Landoor nodded, still looking confused, but at least he was holding her staff the right way around. If he lost any of the accessories…
"Rian, you do the talking," Lori instructed as she took off her hat and her rain coat. Hopefully no one on the shore would remember she'd been wearing them. "If anyone asks, Landoor is our Binder."
Landoor's eyes went wide, and he opened his mouth.
"No talking," she snapped. "You job is to stand and hold the staff and look impressive. Can you do that?"
Landoor nodded. Strangely, he suddenly seemed excited, looking eager and, ugh, fondling her staff, stop doing that, you'll knock the quartz off!
Behind him, the other two exchange looks, then nodded at Lori. She nodded back, not exactly sure what she was nodding about, but apparently they weren't too concerned about Landoor.

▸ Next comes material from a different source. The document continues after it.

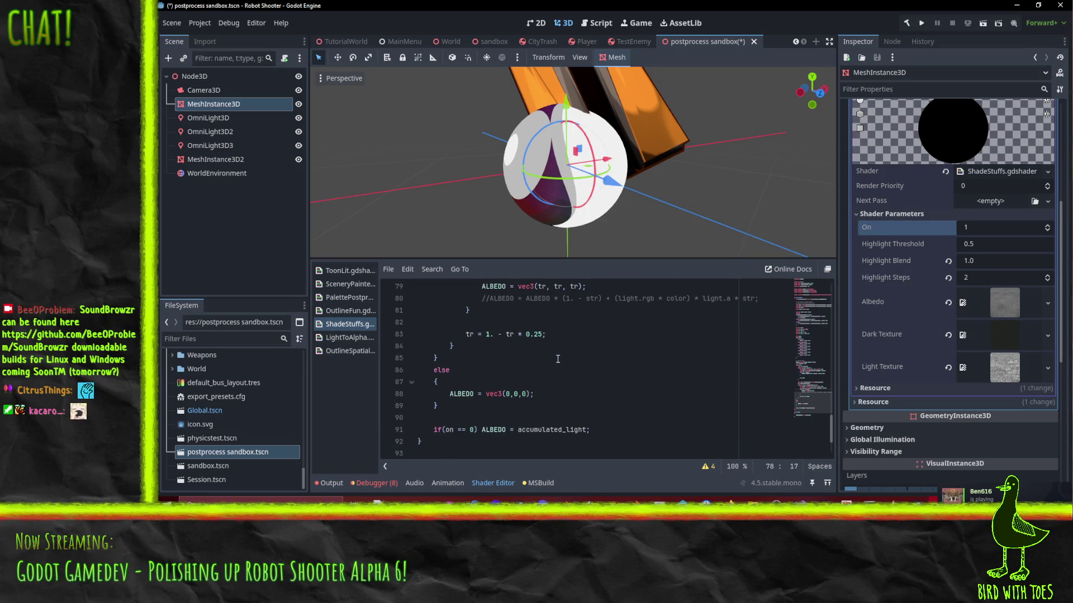
{"action": "scroll", "coordinate": [558, 359], "scroll_direction": "up", "scroll_amount": 14}
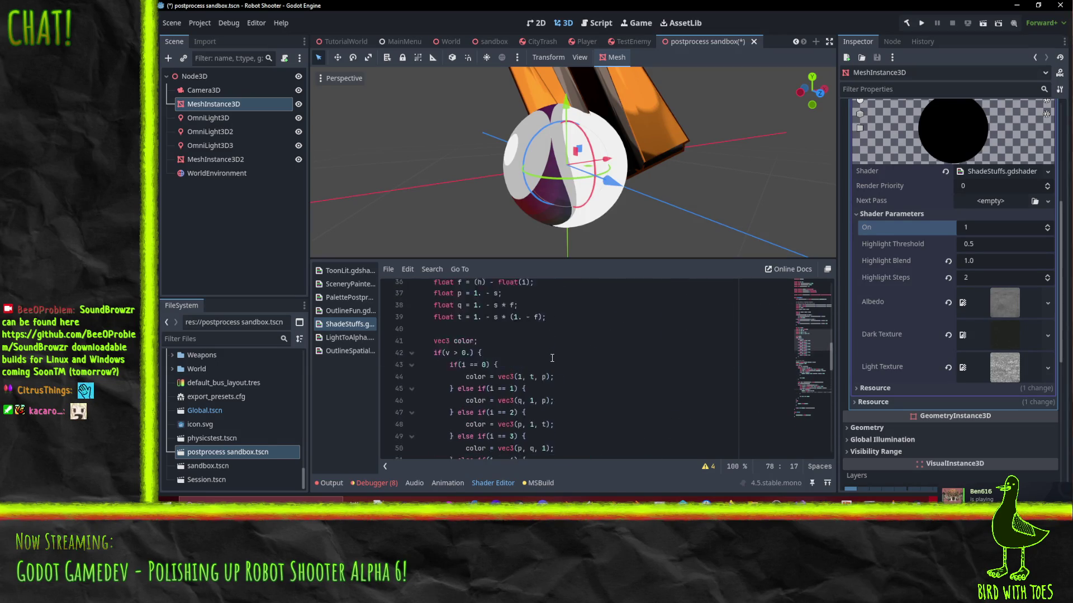
{"action": "scroll", "coordinate": [552, 357], "scroll_direction": "up", "scroll_amount": 8}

"A hard man and a hard woman," Grem said, as if commenting on the weather.
"You swore to be of my demesne now, remember?" Lori said.
"I will not hurt my friends, Great Binder," Grem said. "I want to save them."
"I don't care about your friends enough to bother hurting them if they're not in my way to the core," Lori said. "So make sure they're not."
"Yes, Great Binder," Grem said.
They let the current carry them to the shore, towards the group of people congregating to meet them.
One of them would be the new Dungeon Binder. Now Lori had to figure out who it was.